Switching away from the customer, how has managing a remote team shifted both the day-to-day of your team and the facilitation of innovation?
One of the things we almost immediately noticed was being on meetings all day on video was incredibly tiring. We cut down all of our hour meetings to 50 minutes and our 30-minute meetings to 25 minutes as our kind of replacement for walking from meeting room to meeting room. It's easy to get yourself into this place where you just end-call, start-call, end-call, start-call, and that's pretty exhausting. I also pushed really hard with my team to make sure they don't replace their commute time with work time. I've used my Peloton during what was my previous commute time.
We still are doing quite a bit of new product stuff. The process that Amazon always has had is to start with the customer, write a doc, work back from the customer and go from there. So as an example, probably three weeks ago, we went through a doc and decided to take some actions on wellness and morale from work from home.
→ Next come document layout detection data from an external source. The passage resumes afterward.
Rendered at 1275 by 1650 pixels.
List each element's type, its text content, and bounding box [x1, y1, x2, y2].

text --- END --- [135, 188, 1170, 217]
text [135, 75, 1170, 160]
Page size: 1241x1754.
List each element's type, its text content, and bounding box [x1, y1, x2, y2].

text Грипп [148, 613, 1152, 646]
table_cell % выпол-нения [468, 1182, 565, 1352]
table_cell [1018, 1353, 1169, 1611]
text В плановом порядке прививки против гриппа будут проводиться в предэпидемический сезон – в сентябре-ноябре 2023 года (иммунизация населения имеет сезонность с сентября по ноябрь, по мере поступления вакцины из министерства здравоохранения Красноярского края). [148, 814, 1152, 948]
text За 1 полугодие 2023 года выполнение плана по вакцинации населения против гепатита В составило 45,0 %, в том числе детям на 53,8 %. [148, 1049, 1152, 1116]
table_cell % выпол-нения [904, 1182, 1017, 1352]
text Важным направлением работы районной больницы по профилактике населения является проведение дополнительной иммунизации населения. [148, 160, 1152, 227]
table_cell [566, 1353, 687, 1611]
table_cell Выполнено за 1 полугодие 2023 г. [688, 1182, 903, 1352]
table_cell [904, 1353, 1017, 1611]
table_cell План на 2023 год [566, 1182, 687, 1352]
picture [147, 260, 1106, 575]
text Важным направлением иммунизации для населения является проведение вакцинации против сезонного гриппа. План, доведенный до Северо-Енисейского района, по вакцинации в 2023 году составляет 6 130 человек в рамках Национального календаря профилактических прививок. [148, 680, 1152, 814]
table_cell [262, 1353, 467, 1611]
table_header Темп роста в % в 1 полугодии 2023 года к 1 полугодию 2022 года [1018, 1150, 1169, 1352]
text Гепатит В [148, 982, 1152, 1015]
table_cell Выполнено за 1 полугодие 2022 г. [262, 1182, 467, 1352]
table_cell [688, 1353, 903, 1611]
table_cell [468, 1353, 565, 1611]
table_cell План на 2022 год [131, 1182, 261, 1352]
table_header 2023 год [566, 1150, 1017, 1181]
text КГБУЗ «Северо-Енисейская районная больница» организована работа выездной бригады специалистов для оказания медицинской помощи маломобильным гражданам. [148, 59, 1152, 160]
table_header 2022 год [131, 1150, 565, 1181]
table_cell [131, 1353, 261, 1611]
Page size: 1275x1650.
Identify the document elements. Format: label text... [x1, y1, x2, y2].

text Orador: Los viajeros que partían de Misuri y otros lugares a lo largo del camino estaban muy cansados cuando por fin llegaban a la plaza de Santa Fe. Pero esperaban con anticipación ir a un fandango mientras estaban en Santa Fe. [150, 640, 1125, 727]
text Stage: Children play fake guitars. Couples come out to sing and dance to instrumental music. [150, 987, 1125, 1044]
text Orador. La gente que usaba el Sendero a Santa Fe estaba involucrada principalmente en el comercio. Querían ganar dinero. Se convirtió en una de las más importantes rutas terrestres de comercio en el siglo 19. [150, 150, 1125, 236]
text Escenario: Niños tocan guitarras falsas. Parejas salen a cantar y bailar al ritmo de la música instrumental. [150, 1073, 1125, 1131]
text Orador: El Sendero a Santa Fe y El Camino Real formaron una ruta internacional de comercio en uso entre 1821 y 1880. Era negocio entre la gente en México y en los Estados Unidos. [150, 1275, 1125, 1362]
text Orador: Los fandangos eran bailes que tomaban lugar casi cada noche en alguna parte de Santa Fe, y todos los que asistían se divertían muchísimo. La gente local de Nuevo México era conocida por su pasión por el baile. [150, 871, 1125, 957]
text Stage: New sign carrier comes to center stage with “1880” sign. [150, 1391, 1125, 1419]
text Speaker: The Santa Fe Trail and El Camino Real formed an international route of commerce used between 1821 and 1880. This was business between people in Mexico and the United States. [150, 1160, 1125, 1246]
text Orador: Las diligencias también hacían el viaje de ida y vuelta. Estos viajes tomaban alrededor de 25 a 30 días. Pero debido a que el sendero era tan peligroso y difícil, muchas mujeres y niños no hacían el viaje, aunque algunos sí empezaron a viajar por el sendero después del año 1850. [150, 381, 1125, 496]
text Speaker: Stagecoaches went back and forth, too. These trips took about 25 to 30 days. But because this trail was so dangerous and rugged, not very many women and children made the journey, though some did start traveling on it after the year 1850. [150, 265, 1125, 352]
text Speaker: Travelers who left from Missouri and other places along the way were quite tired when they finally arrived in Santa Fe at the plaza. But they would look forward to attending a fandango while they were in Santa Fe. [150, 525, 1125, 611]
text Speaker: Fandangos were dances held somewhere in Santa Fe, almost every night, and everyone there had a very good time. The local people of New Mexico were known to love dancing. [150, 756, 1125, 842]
And then secondly, the main way we write a lot of these docs is to start with a press release, something we want to invent in the future, and write that press release and note the key things we think we'd have to believe in order to be able to build it. I've read several of those in the past couple of weeks as well.
Have the focus of those docs been more on the hardware side or the software side?
It's a little bit of both because we tend to look at things that are both near term, if we could move quickly, and then sort of longer-term things that are going to take us a while.
Early on, after the stay-at-home orders were all coming down, we recognized that people needed to use things like their Fire TV and tablet devices to find more ways to be entertained or have content. And so we wrote some very quick papers on what we could do, and we launched this location on Fire TV and tablet called #AtHome, which we've used to highlight free content and different types of content like education and fitness. We very quickly executed on it.
We're testing a tab in the UI of Fire TV for "free" that helps people find just the free content that they may be looking for. We've done a partnership with Food Network Kitchen to give all customers a year of that experience to help them cook and connect — the types of things that they're doing home.
Then on the other hand we're always looking at how our customers' behaviors or interests or needs are going to change in the future and asking what would the types of either devices or software services be that we need to build around those. Those tend to be a little further out, call it one to three years out.
How are you thinking about your timelines for the next six to 12 months compared to how you were thinking about them four months ago or at the beginning of 2020?
I think we're learning along with everybody else. I think the impacts of this are going to be long lived, unfortunately. It's hard to exactly know what's going to go on over the next six to 12 months, but I think there's going to be some hard things for all of us.